In short, AWS users should make sure their workloads run across AWS regions to prevent future snafus.
As Om reported earlier, Amazon attributed the failure to a power outage affecting its U.S. East data center in Virginia. That makes sense, US East is Amazon’s oldest and biggest data center. It suffered another major outage in April 2011 and was also beset by performance problems as Amazon rebooted thousands of EC2 instances in December.
Amazon is notoriously tight-lipped about its data centers, but in March Accenture analyst Huan Liu used his own techniques to come up with pretty impressive stats about the inner workings of AWS including the relative size of its data centers. U.S. East is the largest by far (see Huan Liu’s chart below).

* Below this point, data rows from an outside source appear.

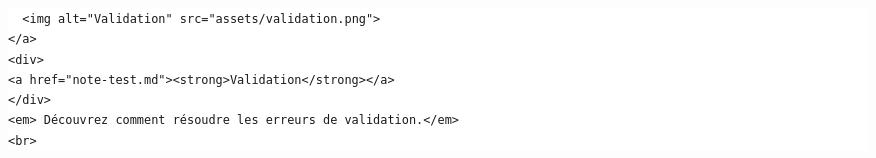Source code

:       <img alt="Validation" src="assets/validation.png">
    </a>
    <div>
    <a href="note-test.md"><strong>Validation</strong></a>
    </div>
    <em> Découvrez comment résoudre les erreurs de validation.</em>
    <br>
  </td>
</tr>
</table>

Outages like this, which first showed up on the Amazon Web service dashboard at 8:50 p.m. Pacific time and was declared resolved at 3:26 a.m. Pacific time, draw lots of headlines and posturing — cloud competitors leapt onto Twitter to state that their sites were up and running — but cloud experts warned against over reaction. (AWS VP and CTO Werner Vogels will speak at next week’s GigaOM Structure conference.)
This is a tempest in a teapot, said Carl Brooks, analyst at Tier1 Research. “AWS outages are still magnified out of proportion to their severity. It doesn’t help their credibility with the paleoconservative enterprise paranoid who will use this as an excuse to buy more absurdly overpriced IT from the usual suspects.”
In other words, take a deep breath. And make sure you design your AWS workloads to run across geographies.